At the July 3 Special Action meeting of the Upper Moreland School Board, board member Brian Davis shared news about the recently approved state budget, and its impact with Pennsylvania school districts.
In Upper Moreland, that impact, in the form of state fund returns, is significant.
“It turns out, we have some amount of money in favor of our district,” Davis, the board's treasurer, said. “We have $243,052 that is beyond that of what we have conservatively budgeted.”
Davis suggested that the board reconsider its recently passed 2012 – 2013 budget to include the state returns. According to Davis, if incorporated into the budget, the current 1.68-percent tax increase would be reduced to 1.04 percent.

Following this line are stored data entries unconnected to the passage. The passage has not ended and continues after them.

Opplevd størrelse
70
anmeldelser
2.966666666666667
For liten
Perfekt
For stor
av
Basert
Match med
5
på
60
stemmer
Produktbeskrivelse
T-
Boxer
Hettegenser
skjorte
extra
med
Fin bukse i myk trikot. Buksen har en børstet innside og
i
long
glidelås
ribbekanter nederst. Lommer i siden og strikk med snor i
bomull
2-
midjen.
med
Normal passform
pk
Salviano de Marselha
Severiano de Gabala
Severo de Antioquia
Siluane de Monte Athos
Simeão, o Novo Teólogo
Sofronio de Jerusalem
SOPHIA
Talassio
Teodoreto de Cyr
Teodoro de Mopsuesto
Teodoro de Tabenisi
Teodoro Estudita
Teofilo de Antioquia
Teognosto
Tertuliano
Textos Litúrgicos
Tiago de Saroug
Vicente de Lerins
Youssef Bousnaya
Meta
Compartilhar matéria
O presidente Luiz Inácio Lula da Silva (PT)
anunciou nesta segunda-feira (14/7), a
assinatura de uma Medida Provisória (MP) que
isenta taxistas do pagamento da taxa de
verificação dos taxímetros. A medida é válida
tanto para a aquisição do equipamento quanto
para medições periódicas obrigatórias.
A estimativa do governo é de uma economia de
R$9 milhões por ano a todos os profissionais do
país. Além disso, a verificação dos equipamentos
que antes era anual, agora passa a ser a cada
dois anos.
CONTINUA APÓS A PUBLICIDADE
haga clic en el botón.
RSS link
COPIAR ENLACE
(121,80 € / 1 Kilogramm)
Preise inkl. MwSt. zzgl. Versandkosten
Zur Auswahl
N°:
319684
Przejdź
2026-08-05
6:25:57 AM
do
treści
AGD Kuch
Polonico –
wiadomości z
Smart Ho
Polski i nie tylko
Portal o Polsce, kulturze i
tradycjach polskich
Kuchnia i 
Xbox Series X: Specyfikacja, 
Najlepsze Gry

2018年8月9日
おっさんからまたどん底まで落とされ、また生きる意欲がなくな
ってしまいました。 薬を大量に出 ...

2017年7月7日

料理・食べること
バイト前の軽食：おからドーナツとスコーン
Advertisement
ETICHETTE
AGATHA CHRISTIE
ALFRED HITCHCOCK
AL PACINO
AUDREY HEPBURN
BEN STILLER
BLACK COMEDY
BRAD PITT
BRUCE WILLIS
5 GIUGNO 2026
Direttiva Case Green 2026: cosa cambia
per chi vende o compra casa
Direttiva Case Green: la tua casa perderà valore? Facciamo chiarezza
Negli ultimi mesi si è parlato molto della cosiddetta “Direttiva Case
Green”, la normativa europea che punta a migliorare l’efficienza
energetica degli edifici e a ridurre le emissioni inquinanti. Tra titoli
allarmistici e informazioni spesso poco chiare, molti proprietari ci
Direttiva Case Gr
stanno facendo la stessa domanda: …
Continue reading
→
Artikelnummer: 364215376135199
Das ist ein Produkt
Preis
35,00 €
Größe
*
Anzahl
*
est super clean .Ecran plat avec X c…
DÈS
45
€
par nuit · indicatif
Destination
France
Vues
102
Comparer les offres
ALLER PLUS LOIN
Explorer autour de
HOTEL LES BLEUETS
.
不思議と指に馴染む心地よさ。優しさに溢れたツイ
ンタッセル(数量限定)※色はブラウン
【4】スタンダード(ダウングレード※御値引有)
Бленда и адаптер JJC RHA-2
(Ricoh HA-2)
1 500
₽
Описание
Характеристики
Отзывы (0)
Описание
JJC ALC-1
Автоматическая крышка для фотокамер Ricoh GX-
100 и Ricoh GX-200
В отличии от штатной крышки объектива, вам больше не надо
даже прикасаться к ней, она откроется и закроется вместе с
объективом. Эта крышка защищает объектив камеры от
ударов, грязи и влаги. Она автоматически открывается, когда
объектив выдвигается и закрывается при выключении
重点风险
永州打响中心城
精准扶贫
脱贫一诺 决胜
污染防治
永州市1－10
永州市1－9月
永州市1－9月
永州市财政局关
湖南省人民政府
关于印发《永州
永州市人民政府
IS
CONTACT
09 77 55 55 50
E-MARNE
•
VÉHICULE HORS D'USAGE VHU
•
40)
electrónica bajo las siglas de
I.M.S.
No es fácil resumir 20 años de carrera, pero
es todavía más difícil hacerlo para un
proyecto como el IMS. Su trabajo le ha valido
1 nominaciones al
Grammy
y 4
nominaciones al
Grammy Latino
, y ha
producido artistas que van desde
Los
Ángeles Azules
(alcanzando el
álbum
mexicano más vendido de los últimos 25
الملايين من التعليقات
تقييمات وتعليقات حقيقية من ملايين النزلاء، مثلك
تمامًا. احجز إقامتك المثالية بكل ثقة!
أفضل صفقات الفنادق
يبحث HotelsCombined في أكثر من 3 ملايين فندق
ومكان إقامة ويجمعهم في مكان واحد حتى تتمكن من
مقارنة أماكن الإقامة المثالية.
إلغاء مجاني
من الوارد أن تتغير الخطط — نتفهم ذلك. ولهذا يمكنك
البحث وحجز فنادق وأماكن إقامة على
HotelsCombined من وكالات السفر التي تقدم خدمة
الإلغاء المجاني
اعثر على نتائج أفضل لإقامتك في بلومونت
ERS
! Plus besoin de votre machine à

According to Michael Braun, the school district’s business manager, this would mean that taxpayers would save $21.86 a year or $1.82 a month, based on the average assessment value.
A motion was passed to re-open the school budget to incorporate the state returns. Through this motion, the tax bill distribution would have to be postponed from the intended July 6 date to no later than July 13. With this postponement, the state returns reduction would be increased to 1.05 percent, as the school district would have to consider the costs related to reprinting the new tax bills.
Furthermore, re-opening the budget would rely on the approval of the Pennsylvania Department of Education (PDE).
According to Dr. Robert Milrod, school district superintendent, the district will contact the PDE on July 5 to confirm the motion’s legality. If the PDE disapproves, then the state returns will not be incorporated into the 2012 – 2013 school budget, and tax bill distribution will go as previously planned.
School board member Al DerMovesian expressed reservations at re-opening the school budget. Acknowledging the potential impact on taxpayers, DerMovesian stated with the budget already in place, the state returns may better help with unforeseen shortfalls or expenses next year.
“My thought is that we don’t know what’s happening in the next two months, let alone six months to a year,” DerMovisian said.
Braun said that the budget does consider deficits for some areas, to which DerMovisian added his concerns on the potential difficulty of those applying for tax-related discounts due to a delay in sending out the tax bill.
The motion was passed in a vote of 5-3, with the absence of one school board member.